_GIVEN DATA_.
_ _ _

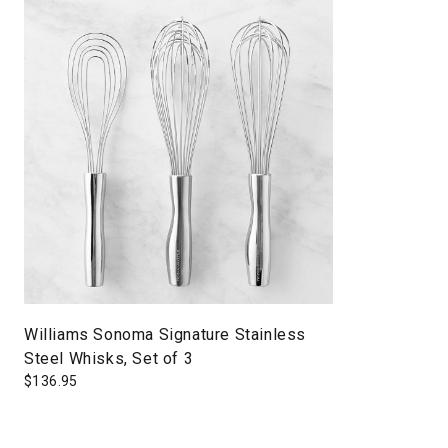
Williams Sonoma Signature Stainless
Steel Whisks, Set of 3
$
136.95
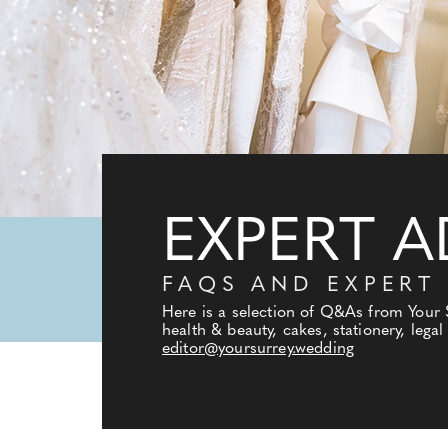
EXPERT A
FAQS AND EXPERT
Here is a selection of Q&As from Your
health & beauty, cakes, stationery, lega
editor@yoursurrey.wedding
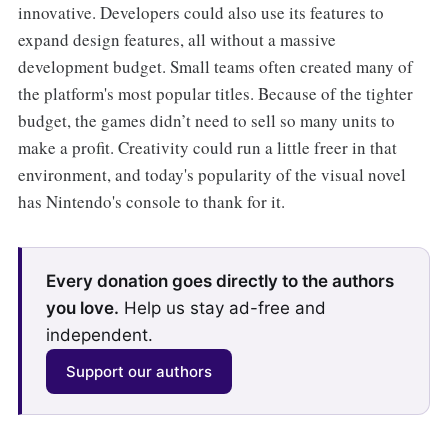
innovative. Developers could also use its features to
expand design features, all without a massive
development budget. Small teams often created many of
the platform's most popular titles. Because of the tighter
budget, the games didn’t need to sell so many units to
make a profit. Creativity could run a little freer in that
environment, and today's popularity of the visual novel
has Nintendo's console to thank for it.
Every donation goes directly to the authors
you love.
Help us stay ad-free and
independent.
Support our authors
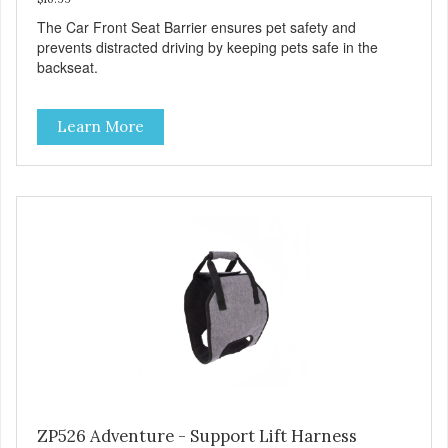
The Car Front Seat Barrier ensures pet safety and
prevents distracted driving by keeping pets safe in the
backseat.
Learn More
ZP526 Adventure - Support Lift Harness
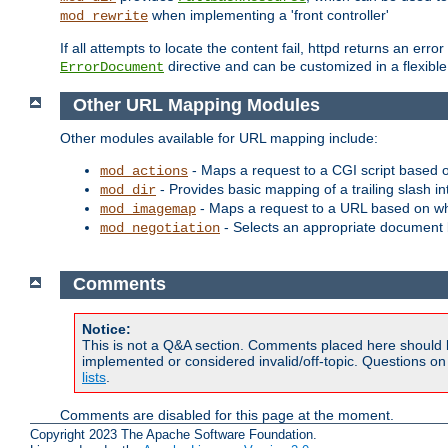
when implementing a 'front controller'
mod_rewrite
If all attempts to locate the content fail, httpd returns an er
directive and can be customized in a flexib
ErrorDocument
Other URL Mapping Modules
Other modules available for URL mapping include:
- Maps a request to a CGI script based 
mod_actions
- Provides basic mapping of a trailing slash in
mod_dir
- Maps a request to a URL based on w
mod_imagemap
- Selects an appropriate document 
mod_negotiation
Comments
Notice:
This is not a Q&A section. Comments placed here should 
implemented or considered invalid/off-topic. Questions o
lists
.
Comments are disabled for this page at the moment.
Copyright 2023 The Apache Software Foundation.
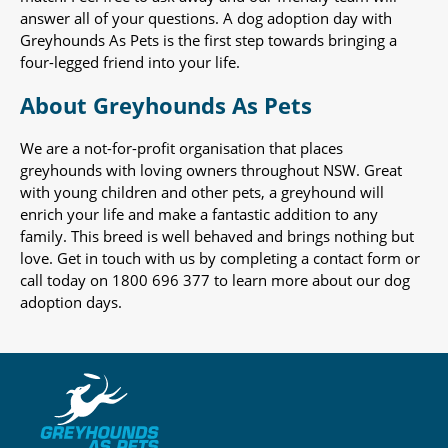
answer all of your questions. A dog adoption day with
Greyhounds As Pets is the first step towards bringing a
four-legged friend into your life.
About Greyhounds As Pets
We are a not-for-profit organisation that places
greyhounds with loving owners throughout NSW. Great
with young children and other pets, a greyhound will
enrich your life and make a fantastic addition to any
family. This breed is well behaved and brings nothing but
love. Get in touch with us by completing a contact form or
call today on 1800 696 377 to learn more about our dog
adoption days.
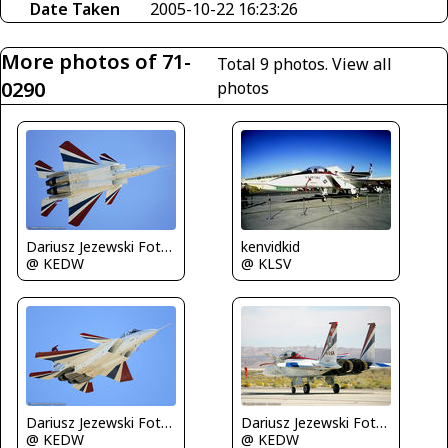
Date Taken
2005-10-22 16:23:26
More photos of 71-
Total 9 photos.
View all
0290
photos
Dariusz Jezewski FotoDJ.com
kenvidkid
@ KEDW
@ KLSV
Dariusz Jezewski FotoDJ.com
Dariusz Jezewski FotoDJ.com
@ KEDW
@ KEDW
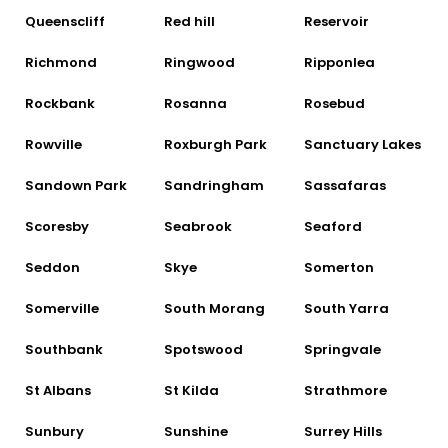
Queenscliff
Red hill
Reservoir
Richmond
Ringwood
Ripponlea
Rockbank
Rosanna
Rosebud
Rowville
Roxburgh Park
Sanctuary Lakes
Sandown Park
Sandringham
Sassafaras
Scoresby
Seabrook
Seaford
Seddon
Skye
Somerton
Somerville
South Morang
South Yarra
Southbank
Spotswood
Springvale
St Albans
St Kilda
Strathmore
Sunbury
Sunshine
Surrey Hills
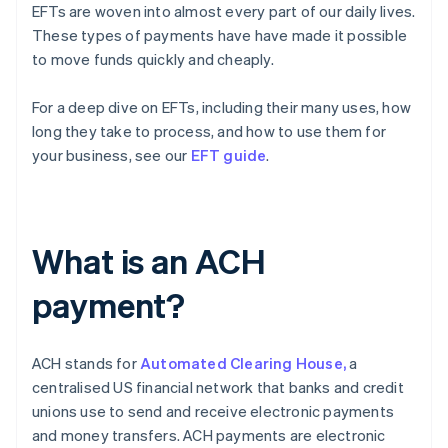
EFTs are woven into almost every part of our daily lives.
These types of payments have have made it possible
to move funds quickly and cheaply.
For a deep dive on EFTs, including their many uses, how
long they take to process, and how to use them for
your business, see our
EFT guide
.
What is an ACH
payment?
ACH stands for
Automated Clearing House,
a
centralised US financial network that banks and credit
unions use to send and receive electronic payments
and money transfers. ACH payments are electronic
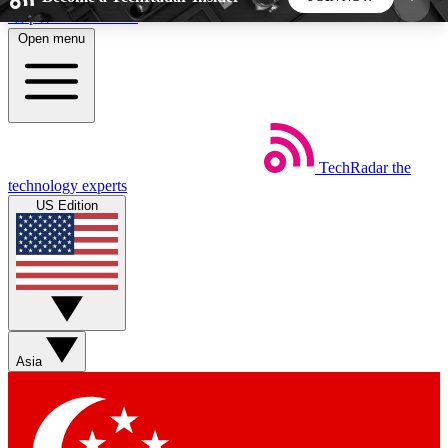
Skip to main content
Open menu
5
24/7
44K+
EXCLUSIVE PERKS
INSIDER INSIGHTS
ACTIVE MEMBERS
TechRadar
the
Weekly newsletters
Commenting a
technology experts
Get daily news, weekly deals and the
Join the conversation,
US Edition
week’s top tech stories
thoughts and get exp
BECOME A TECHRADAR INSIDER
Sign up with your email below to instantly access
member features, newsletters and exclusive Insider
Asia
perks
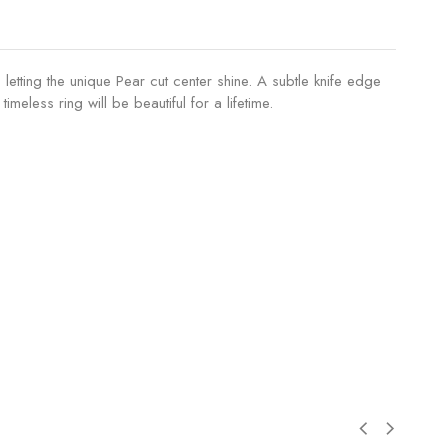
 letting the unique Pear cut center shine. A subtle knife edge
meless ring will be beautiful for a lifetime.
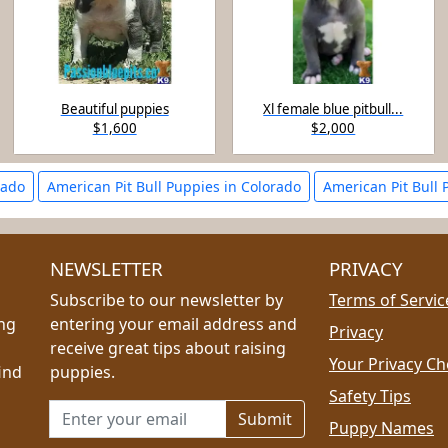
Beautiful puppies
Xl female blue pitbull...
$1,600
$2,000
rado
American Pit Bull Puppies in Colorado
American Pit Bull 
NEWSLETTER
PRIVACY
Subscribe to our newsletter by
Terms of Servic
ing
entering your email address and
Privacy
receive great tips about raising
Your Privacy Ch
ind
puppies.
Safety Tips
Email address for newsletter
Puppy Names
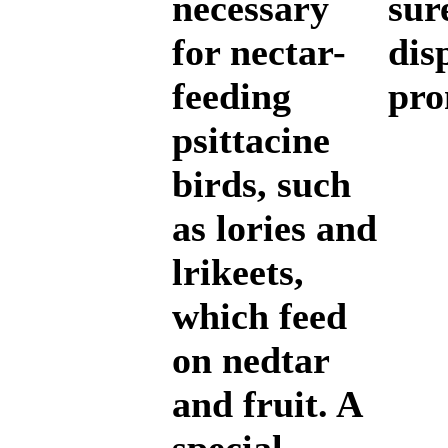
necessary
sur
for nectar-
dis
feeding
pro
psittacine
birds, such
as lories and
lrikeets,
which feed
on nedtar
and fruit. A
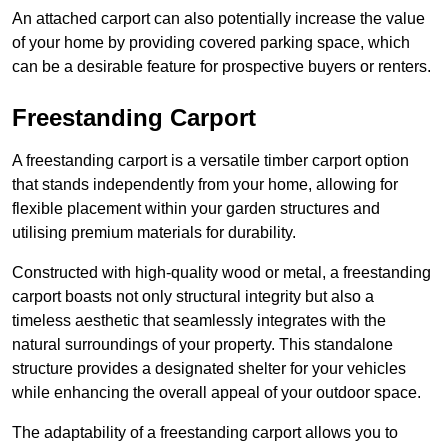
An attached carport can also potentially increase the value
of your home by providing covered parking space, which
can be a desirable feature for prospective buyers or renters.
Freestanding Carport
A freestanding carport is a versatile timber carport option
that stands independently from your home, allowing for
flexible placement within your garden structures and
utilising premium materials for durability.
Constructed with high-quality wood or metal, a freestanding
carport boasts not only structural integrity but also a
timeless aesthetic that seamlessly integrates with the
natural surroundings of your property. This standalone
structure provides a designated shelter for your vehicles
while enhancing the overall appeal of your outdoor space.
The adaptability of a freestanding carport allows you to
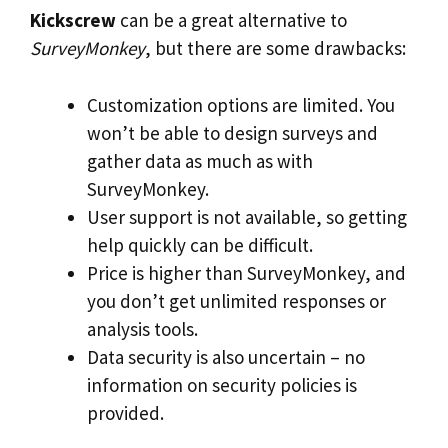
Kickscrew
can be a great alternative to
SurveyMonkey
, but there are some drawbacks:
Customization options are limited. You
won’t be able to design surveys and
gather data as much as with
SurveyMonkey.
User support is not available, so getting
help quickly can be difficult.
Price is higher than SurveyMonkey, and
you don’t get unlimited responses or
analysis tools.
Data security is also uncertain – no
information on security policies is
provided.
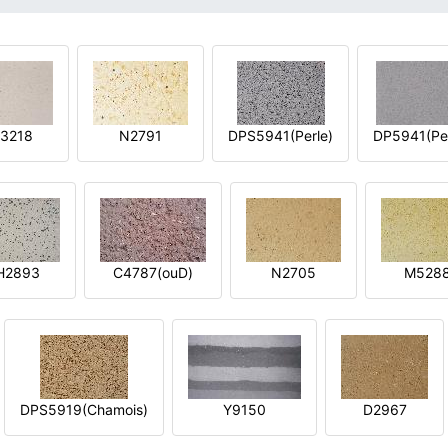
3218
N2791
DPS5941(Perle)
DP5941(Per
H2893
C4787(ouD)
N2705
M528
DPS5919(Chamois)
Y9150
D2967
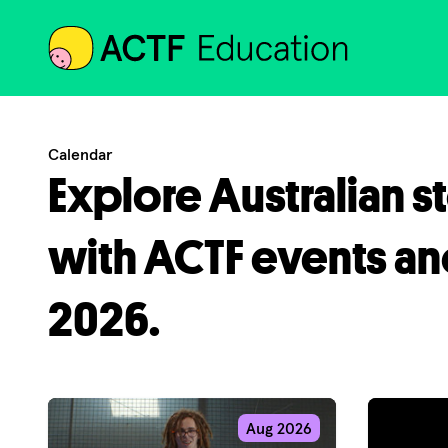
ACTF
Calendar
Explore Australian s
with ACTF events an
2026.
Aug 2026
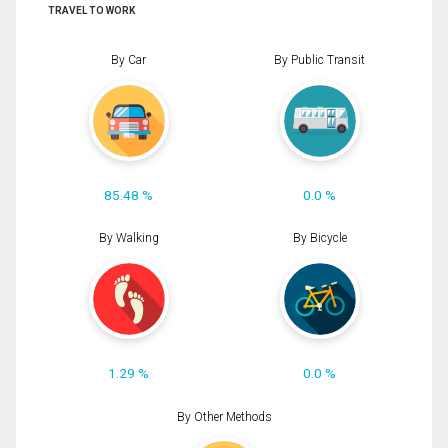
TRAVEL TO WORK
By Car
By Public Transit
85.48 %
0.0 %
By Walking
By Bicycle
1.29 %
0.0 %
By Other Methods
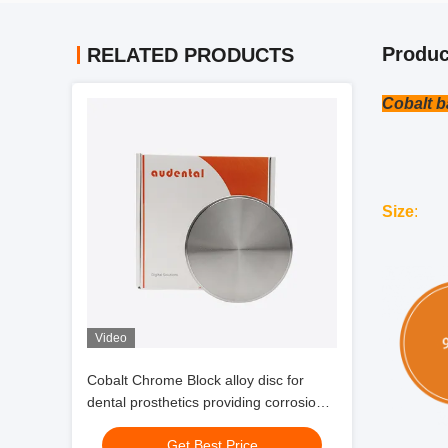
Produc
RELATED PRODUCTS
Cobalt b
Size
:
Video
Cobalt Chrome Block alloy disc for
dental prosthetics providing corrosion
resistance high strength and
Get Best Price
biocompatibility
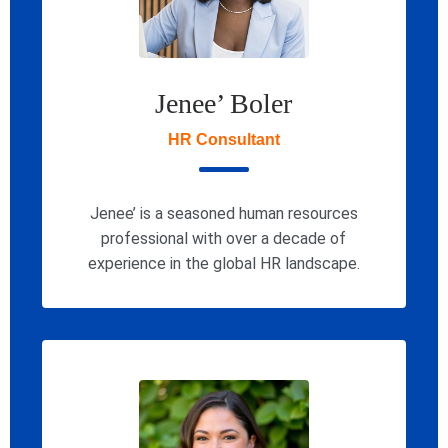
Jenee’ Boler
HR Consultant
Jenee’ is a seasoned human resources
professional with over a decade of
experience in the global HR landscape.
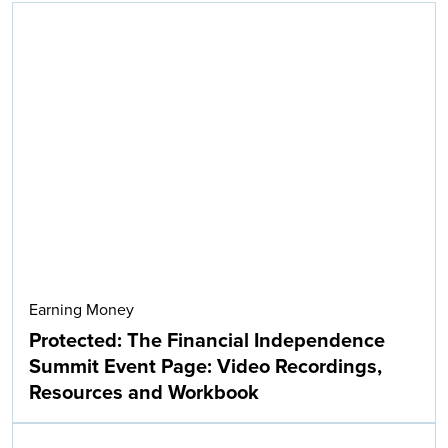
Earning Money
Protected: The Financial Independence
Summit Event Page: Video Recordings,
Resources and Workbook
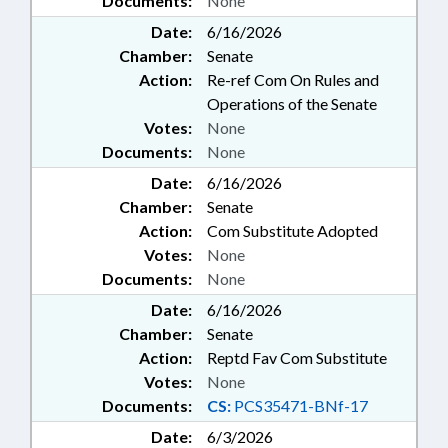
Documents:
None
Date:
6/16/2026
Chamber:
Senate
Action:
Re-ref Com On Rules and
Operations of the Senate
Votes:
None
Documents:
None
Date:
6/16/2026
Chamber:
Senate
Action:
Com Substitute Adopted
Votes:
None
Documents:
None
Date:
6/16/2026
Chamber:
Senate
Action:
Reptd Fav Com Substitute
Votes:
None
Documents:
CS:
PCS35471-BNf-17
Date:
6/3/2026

_ _ _

_PROMPT_.
Determine how many lines in the listing above hold "that". Give the number without any other words.

_YOUR RESPONSE_.
5